Sejumlah pegawai rutan KPK melakukan pungli --korupsi-- di institusi nan gagah dan disegani, yang merupakan penggawa pemberantasan korupsi di Indonesia.
Sebelumnya KPK angker bagi koruptor. Lembaga yang steril dari perilaku korup. Gagah memborgol koruptor. Saya membayangkan begini:
- Tidak ada kongkalikong dalam proyek/pengadaan barang dan jasa;
- Tidak ada mark-up;
- Tidak ada suap menyuap untuk memuluskan satu perkara;
- Tidak ada pungutan liar, bahkan petugas keamanan enggan mengutip uang parkir dari tamu.
Ternyata tidak begitu.
Staf Divisi Hukum ICW, Dicky Ananda, menyebutkan bahwa selama kepemimpinan Firli Bahuri, Ketua KPK, kepercayaan publik kepada KPK anjlok. Akibat kasus, misalnya, suap tahanan KPK (mantan Menpora Imam Nahrawi) kepada oknum pegawai KPK. Dan suap yang melibatkan Rubin Patuju (penyidik KPK) dalam pengurusan satu kasus korupsi (sumber). Â
Kasus-kasus tersebut membuat integritas KPK menjadi pudar di mata publik. Kian pudar dengan peristiwa pungli di rutan KPK
Lanjut Dicky, "... secara kelembagaan itu (KPK) akan semakin kehilangan legitimasinya di mata publik."

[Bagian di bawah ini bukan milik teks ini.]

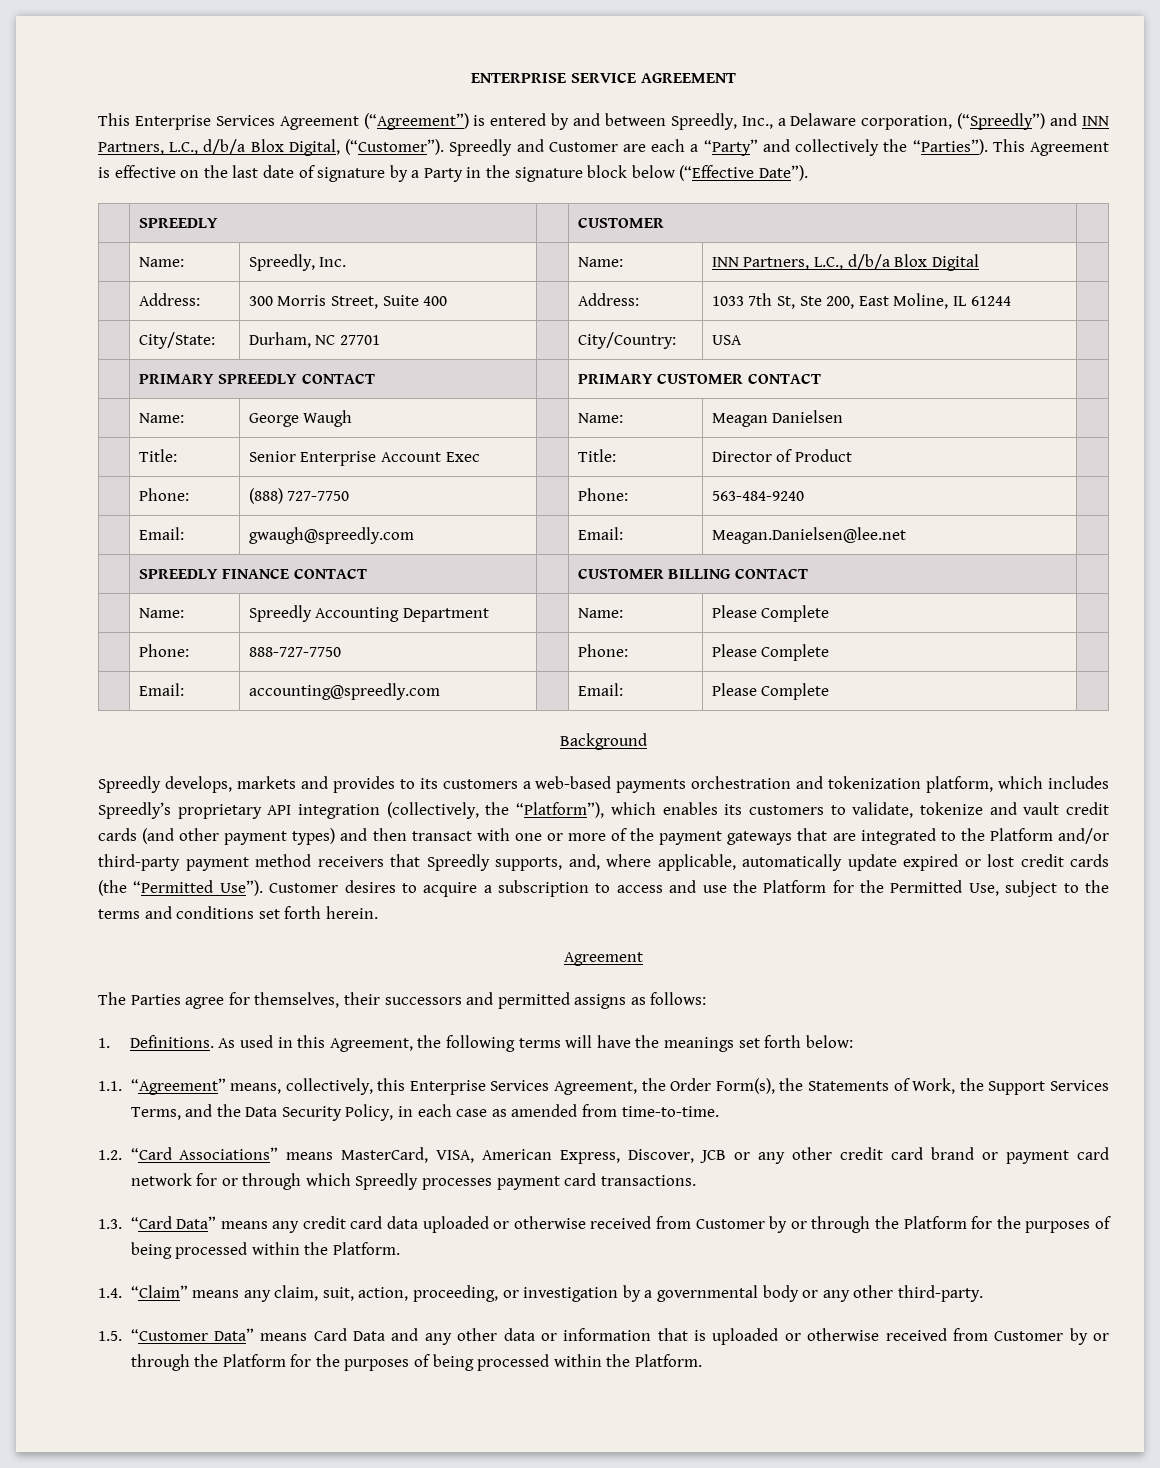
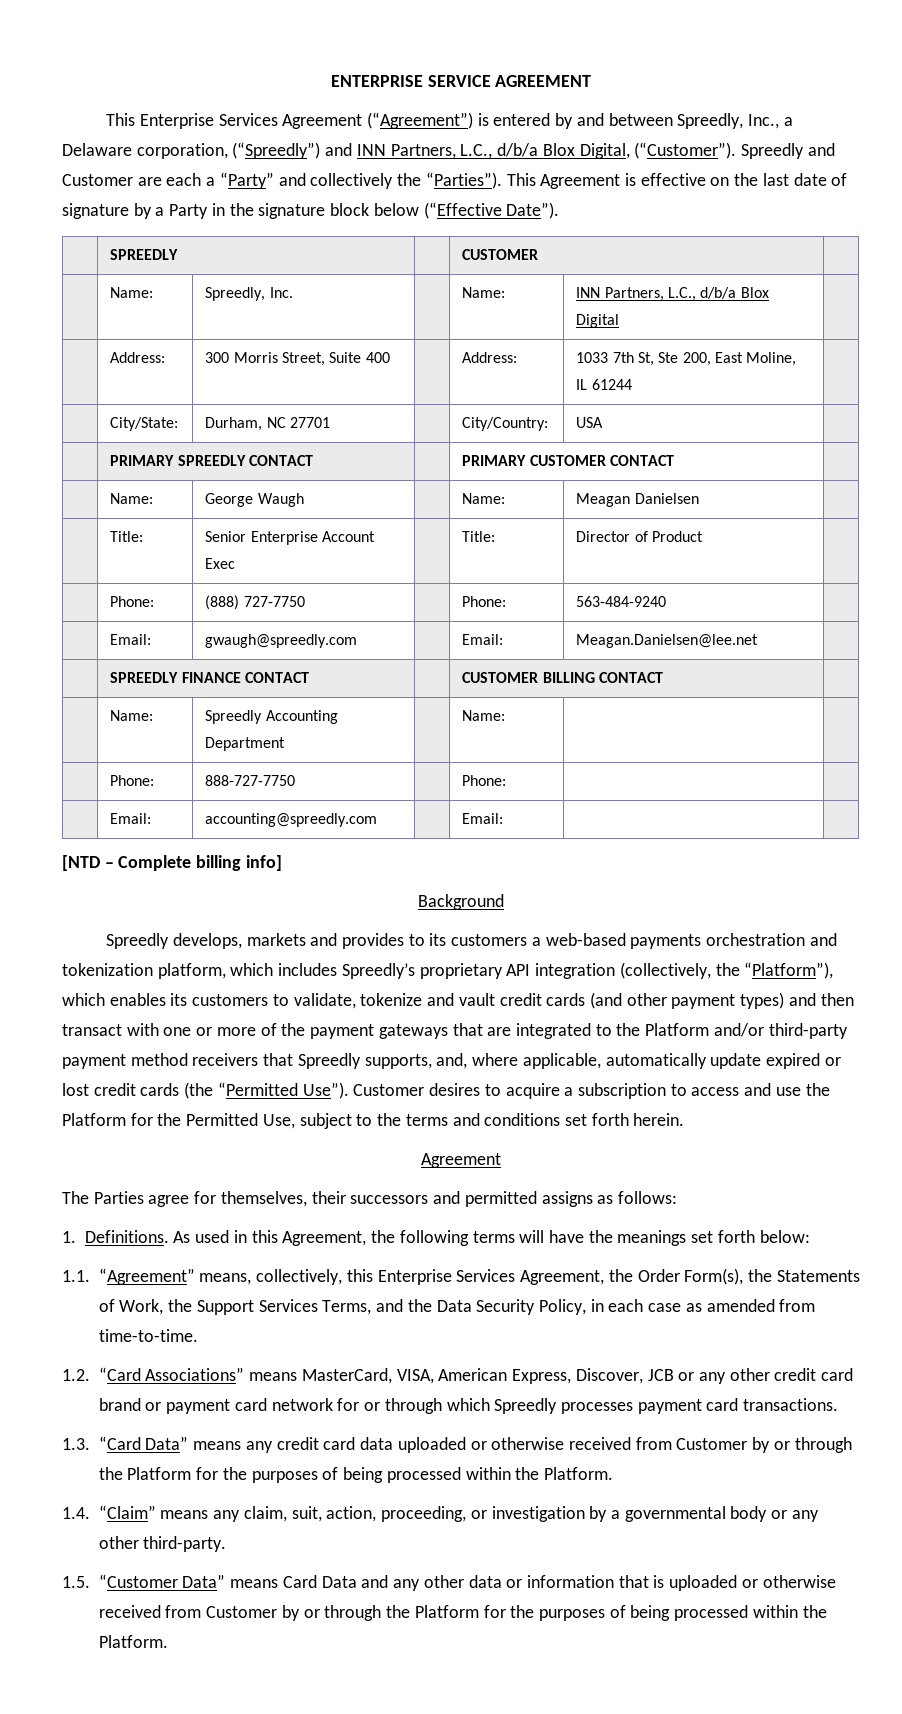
[711,605,830,622] Please Complete -> (506, 715) none
[711,644,830,661] Please Complete -> (507, 780) none
[711,683,830,700] Please Complete | -> [62,855,282,871] | // [NTD – Complete billing info]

Integritas pudar membuat kesan angker KPK menjadi ambyar. Personil penggawa pemberantasan korupsi sekaliber KPK melakukan korupsi. Ternyata KPK tidak mampu mencegah korupsi di kandang sendiri. Melempem!
Boleh jadi membuat pegawai instansi lain merasa jemawa untuk melanggengkan pungli dan praktik korupsi. Bisa dibayangkan, tindak pidana korupsi bakal kian menggurita.

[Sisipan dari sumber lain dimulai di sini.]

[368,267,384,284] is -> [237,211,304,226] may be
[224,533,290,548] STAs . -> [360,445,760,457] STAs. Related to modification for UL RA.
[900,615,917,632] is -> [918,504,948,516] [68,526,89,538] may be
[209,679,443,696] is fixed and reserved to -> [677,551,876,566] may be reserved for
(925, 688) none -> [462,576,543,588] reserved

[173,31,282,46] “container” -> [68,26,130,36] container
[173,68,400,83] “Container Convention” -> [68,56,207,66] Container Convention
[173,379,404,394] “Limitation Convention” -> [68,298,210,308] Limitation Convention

Saat masih aktif menjalankan usaha pengadaan barang dan jasa, perbuatan pungli dan tindak pidana korupsi di lingkungan Pemda merupakan pemandangan lumrah.

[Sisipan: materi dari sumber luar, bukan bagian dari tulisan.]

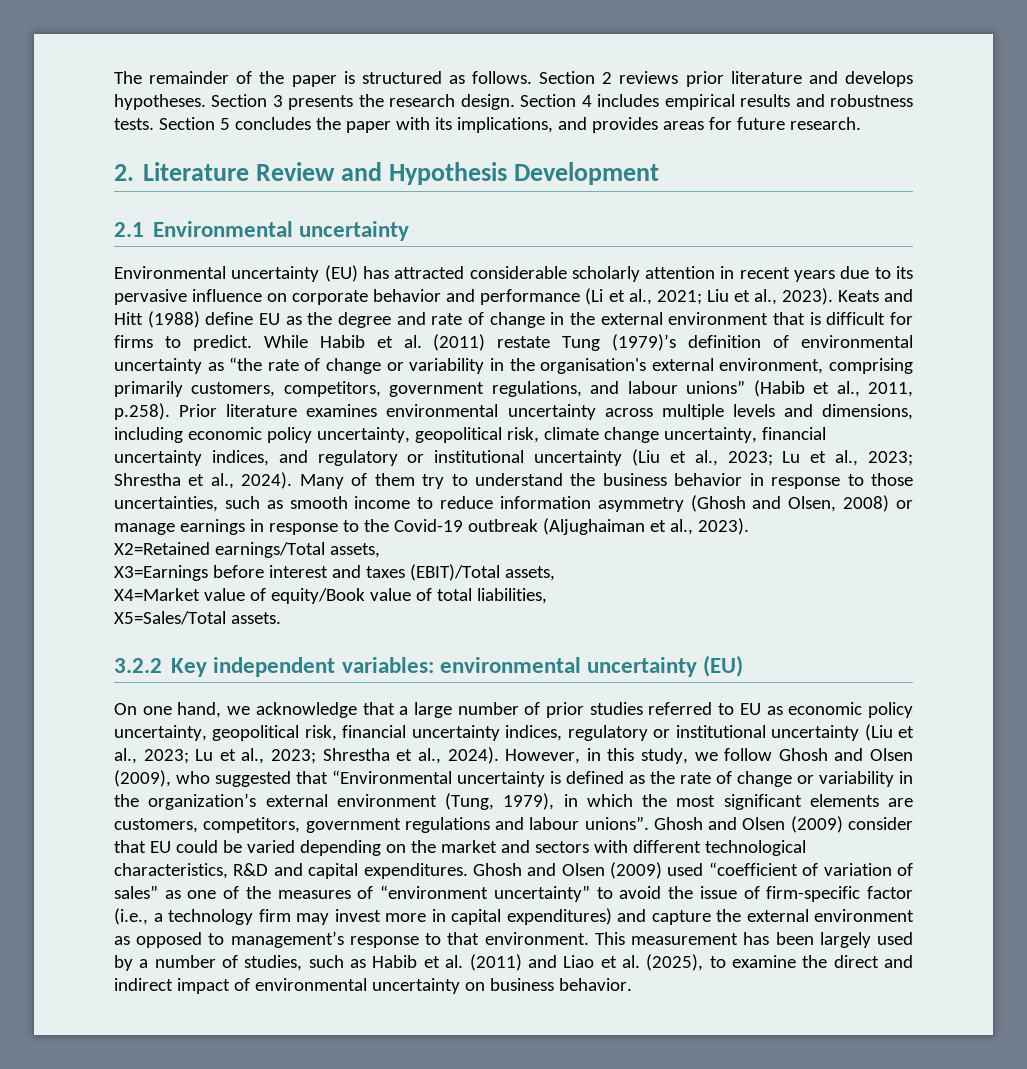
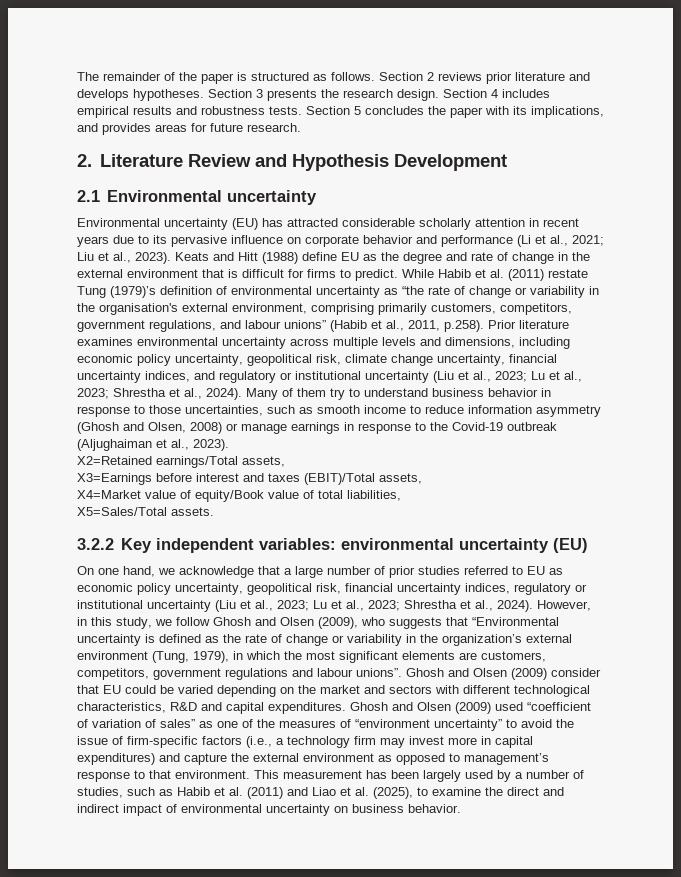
[570,473,596,486] the -> (428, 392) none
[215,771,291,787] suggested -> [389,617,442,629] suggests
[867,886,914,899] factor -> [202,736,242,745] factors

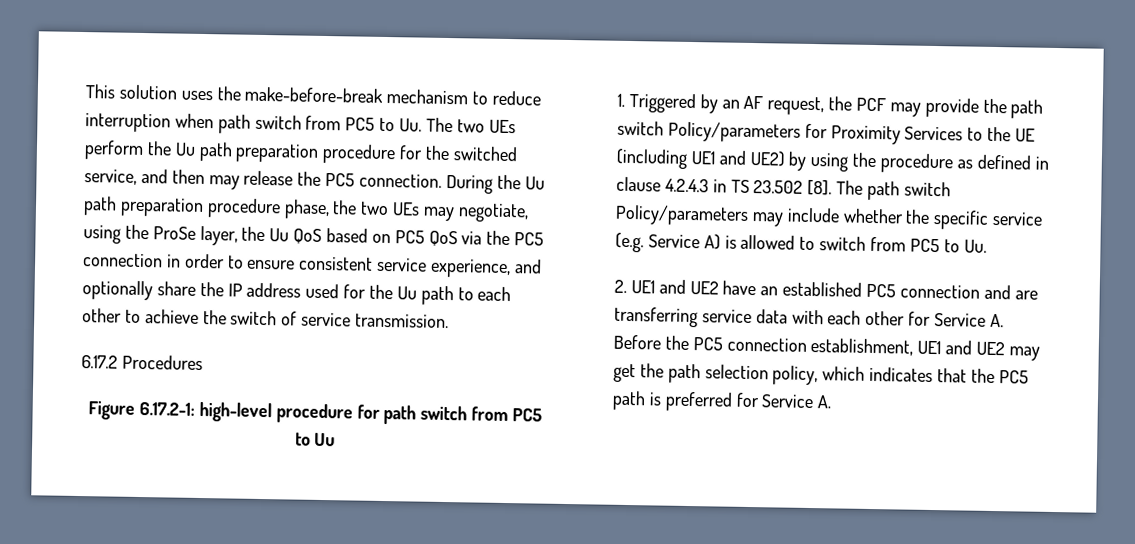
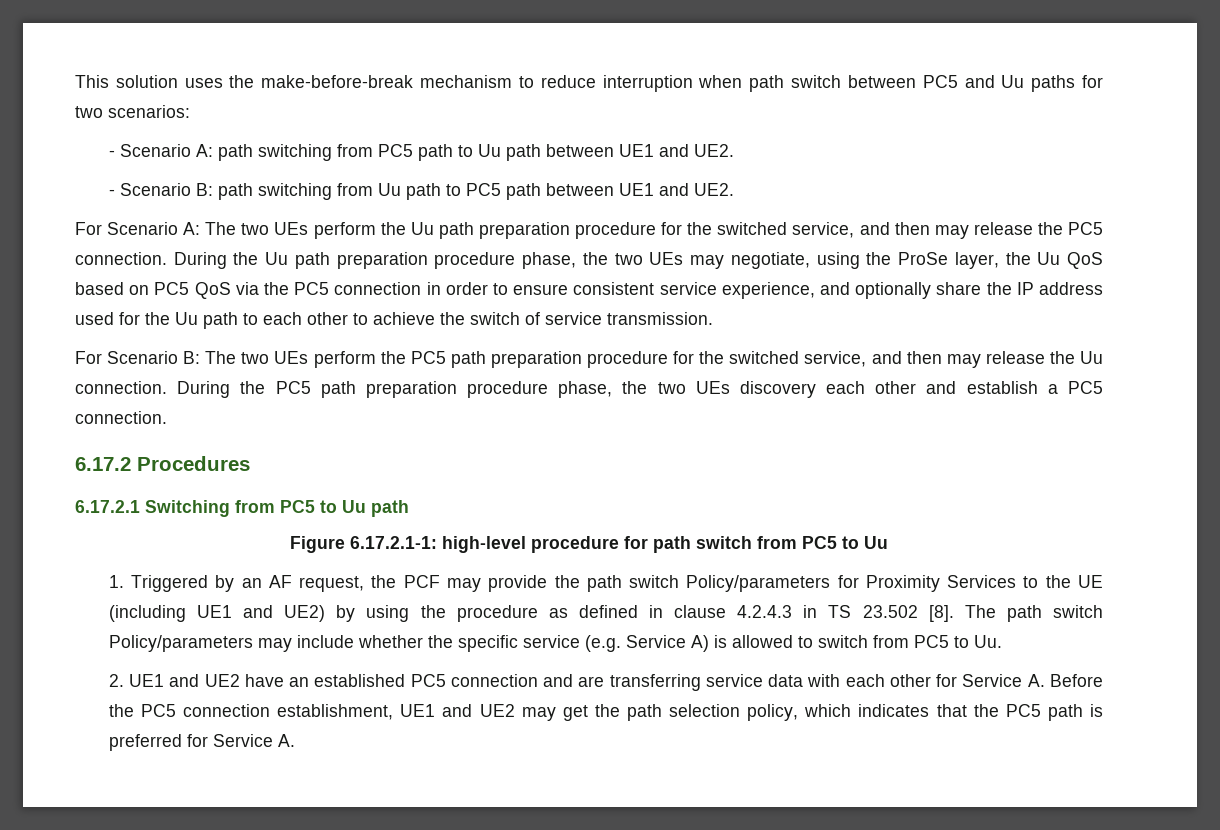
[305,115,423,132] from PC5 to Uu. -> [847,75,1104,92] [75,105,190,118] [108,144,734,161] [108,183,734,200] [75,222,201,235] between PC5 and Uu paths for two scenarios: // - Scenario A: path switching from PC5 path to Uu path between UE1 and UE2. // - Scenario B: path switching from Uu path to PC5 path between UE1 and UE2. // For Scenario A:
[81,354,203,371] 6.17.2 Procedures -> [75,351,1103,368] [75,381,1103,398] [75,411,167,424] [75,456,250,471] [75,500,409,517] For Scenario B: The two UEs perform the PC5 path preparation procedure for the switched service, and then may release the Uu connection. During the PC5 path preparation procedure phase, the two UEs discovery each other and establish a PC5 connection. // 6.17.2 Procedures // 6.17.2.1 Switching from PC5 to Uu path
[138,401,195,416] 6.17.2-1: -> [350,536,437,549] 6.17.2.1-1:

Lumrah bagi pemborong dan pegawai Pemda yang terlibat. Aneh bagi orang awam, karena mereka tidak bisa melihat rahasia umum tersebut.
Umpama, demi mendapatkan informasi berharga tentang sebuah proyek, pemborong harus membayar sejumlah uang kepada pegawai yang berwenang memegang rahasianya. Pungli berlanjut dalam proses lelang suatu proyek.